A bank change and credit card change can provide similar frustration. Customer service may meet your expectations, and the new policies that are implemented could displease you. When a credit card company is bought out, you may experience more fees associated with maintaining the account, and a variety of other nuisances that you were not accustomed to before.

MyBankTracker.com user Harikris had this to share on how Bank of America’s acquisition of their credit card company, MNBA, made them close their account. The user wrote, “I am pretty sure they will be hit by a class action suit any time now since they are doing a lot of ‘financial engineering’ to charge customers unethical fees and penalties. I just don’t understand. Even their own customer service folks do not understand how their financial products work.” Harikris held a credit card with MBNA since 2004, it was not until recently that the decision was made to close their account for good. The customer was frustrated with the new fees, as well as a lack of details being explained on the new policies associated with their credit card.

Policy changes to expect

Important policies that can be implemented when a credit card company is bought by another include:

  • Change in annual percentage rate (interest)
  • New annual fee
  • Different perks (cash back amounts, point accumulation)
  • Late payment fee changes

Switching credit cards is an option

Just as you would open a new bank account if your current one is bought out and you are displeased with the service, it is fine to open a new credit card to transfer your balance over to a card you can trust. Make sure to choose a credit card that fits your lifestyle and spending habits. Look into rewards, interest rates offered to you, annual fees and any other information about the card that is going satisfy you as a cardholder.

Why are banks and credit card companies bought?

Banks and credit card companies are bought for two major reasons. The first is that they are at risk for going bankrupt, therefore another financial institution buys them out to accumulate more customers and expand its presence and business potential. The second reason is to help them expand their growth in a particular region. For instance, Santander’s move to purchase Sovereign has allowed the Spanish bank to expand its business operations in the United States. An acquisition can be either good, bad or neutral.
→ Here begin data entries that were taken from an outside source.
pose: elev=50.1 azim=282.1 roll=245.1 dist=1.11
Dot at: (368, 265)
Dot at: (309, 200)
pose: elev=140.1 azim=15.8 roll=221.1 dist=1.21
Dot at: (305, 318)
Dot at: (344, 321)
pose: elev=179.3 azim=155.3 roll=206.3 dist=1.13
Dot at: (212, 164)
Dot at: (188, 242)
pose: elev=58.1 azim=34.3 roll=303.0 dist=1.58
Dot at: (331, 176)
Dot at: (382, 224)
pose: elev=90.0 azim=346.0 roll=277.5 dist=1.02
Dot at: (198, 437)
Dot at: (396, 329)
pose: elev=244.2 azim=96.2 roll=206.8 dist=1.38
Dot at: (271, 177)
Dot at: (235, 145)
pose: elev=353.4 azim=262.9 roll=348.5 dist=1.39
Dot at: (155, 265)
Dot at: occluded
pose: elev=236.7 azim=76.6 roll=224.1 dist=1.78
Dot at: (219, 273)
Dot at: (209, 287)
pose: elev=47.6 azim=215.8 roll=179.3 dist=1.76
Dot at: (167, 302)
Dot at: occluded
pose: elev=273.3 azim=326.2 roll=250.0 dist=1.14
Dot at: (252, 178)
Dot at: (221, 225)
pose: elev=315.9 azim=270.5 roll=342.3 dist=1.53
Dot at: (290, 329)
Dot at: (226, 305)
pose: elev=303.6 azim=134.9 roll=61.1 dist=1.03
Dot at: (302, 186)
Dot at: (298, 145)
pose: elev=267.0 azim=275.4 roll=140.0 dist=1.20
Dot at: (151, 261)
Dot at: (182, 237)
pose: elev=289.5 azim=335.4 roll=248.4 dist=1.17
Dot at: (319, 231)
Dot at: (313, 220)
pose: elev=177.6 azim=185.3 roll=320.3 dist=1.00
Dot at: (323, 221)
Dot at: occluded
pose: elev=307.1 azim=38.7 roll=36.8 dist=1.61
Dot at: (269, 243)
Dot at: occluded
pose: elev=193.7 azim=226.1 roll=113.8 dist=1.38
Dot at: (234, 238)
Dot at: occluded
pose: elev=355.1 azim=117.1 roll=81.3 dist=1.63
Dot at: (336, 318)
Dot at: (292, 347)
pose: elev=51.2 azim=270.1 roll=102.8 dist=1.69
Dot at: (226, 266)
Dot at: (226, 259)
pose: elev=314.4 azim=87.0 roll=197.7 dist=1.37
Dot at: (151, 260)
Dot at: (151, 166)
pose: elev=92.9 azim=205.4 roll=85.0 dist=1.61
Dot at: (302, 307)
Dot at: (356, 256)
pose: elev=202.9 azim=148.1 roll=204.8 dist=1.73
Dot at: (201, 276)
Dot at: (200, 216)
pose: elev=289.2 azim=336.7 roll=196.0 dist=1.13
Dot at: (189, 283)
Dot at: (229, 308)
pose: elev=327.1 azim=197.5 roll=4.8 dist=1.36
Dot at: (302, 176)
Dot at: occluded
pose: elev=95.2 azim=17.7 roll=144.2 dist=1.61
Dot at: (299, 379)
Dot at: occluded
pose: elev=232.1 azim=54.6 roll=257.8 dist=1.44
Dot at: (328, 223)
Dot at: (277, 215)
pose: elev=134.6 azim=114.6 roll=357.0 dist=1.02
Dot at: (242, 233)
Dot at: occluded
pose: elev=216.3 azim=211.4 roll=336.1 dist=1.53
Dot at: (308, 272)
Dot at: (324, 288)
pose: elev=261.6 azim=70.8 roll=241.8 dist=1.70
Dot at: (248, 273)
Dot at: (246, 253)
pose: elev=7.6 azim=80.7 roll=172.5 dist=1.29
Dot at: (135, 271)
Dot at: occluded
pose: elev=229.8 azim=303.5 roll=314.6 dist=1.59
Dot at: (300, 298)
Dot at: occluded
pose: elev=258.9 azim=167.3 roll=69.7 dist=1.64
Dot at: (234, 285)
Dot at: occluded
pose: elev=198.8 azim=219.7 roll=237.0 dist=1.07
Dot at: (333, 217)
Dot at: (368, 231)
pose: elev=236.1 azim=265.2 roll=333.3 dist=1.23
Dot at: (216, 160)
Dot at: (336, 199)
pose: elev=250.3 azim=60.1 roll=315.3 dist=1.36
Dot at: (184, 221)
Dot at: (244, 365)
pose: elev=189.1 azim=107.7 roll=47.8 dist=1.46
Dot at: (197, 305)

While in some cases, bank and credit card policies change, most acquisitions do not drastically change policies.

Signs that indicate your company is going to be bought

You can never be certain that your bank or credit card company is going to be bought out until it happens. Besides reading about it in the news, there are a few signs that indicate your bank or credit card company is going to be bought:

  • There is a significant loss in value from your bank or credit card company.
  • The bank or credit card company is under investigation for illegal practices.

Smaller financial institutions are more susceptible to being bought than larger ones. With less assets at their disposal, small banks and credit card companies cannot rebound after a loss in value.

Your best bet is to review the new policies to determine if your new bank or credit card company is going to satisfy you. Never feel obligated to remain with a company after an acquisition. You as a consumer have the power to take your business wherever you’d like. When you feel like it is time to move elsewhere, take the necessary actions to open a new bank or credit card account with an institution you trust.